Exercise data section start

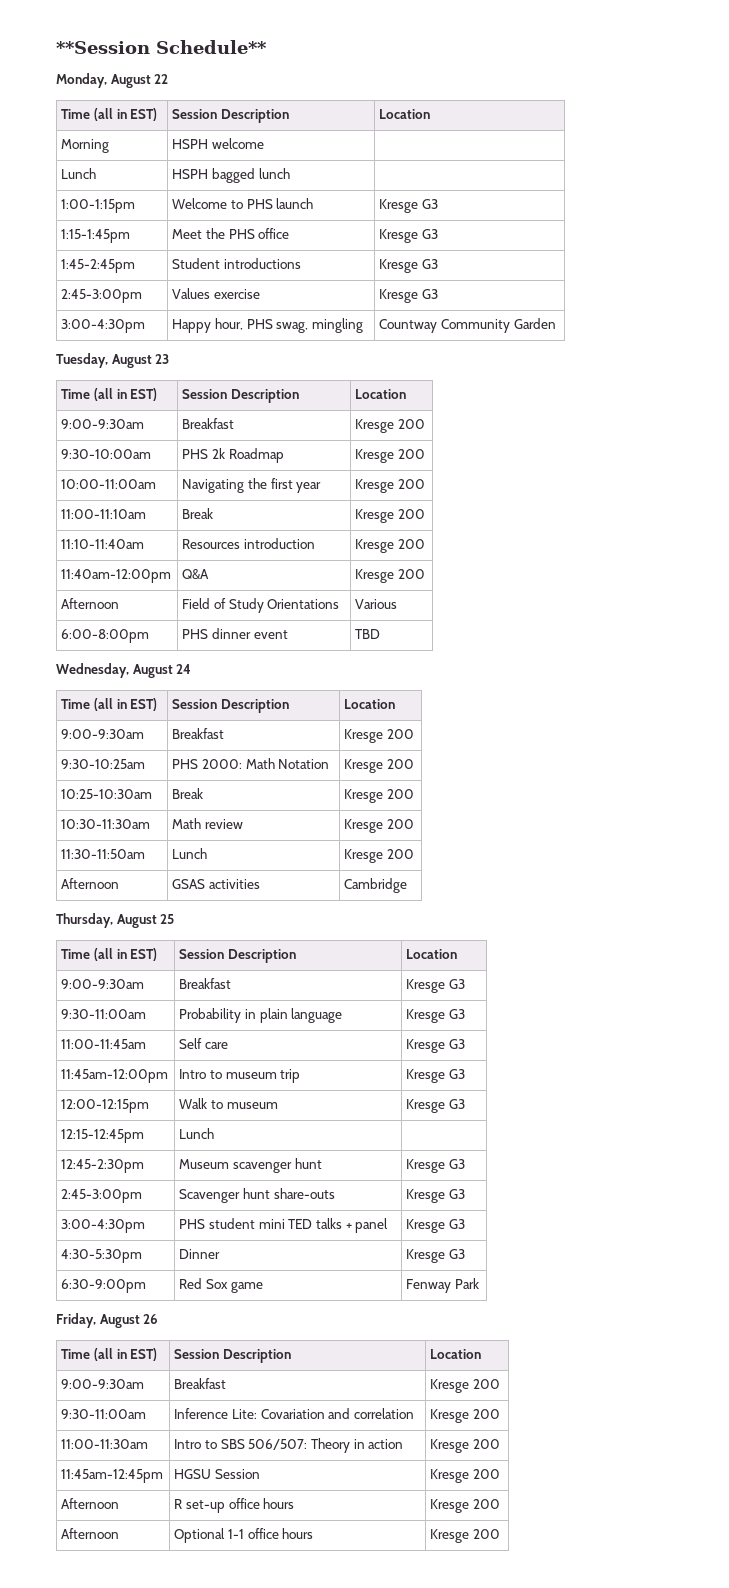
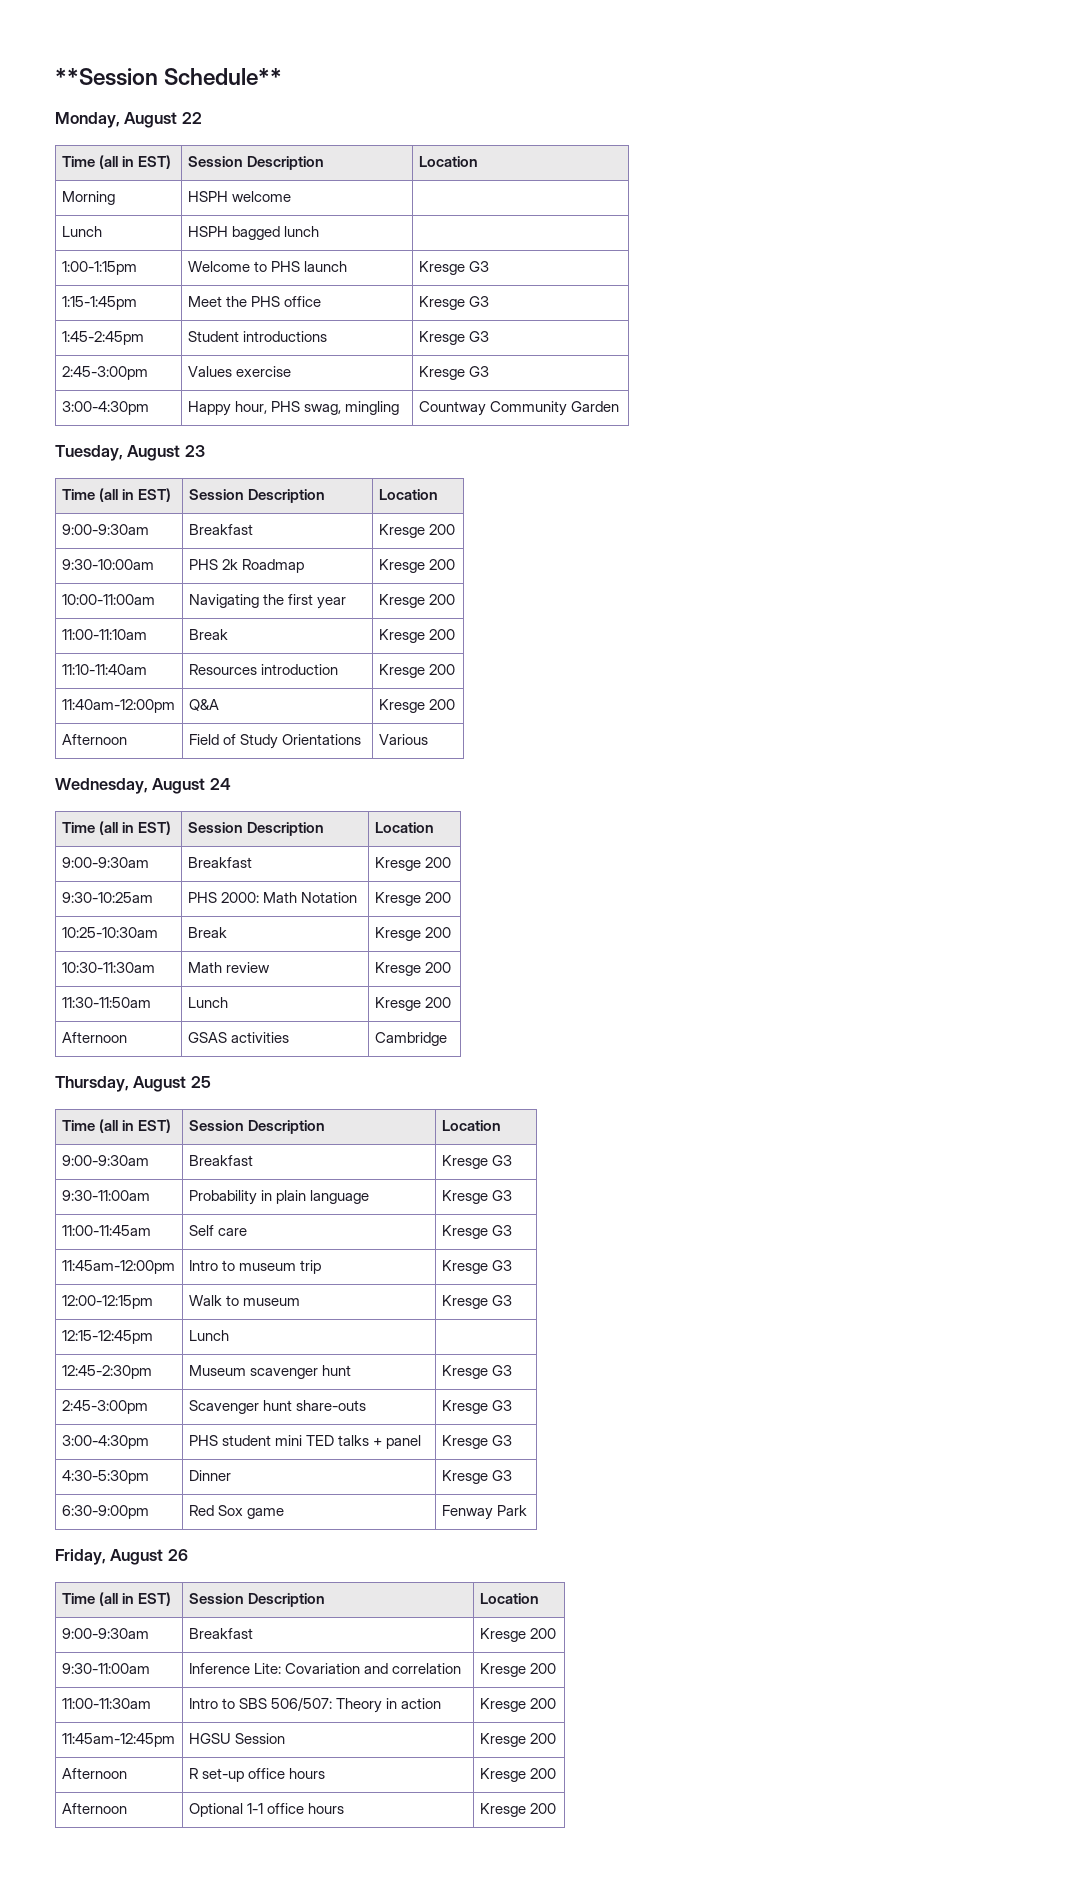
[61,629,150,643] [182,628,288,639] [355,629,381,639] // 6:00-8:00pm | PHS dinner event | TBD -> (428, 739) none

Exercise data section end
Exercise data section start

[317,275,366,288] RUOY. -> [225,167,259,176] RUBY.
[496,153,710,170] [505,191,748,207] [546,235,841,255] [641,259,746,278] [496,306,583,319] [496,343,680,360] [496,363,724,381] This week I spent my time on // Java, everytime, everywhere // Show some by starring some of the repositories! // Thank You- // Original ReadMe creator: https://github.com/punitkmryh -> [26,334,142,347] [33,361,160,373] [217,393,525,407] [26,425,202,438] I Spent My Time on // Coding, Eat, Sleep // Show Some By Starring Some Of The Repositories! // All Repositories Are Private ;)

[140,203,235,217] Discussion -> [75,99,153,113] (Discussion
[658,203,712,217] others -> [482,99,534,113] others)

Exercise data section end

What is being asked
Going back to the entries above, set down exactly the lines that begin at the one with "[140,203,235,217] Discussion ->" and end at the one with "[658,203,712,217] others ->", both included, and nothing else.

Final answer
[140,203,235,217] Discussion -> [75,99,153,113] (Discussion
[658,203,712,217] others -> [482,99,534,113] others)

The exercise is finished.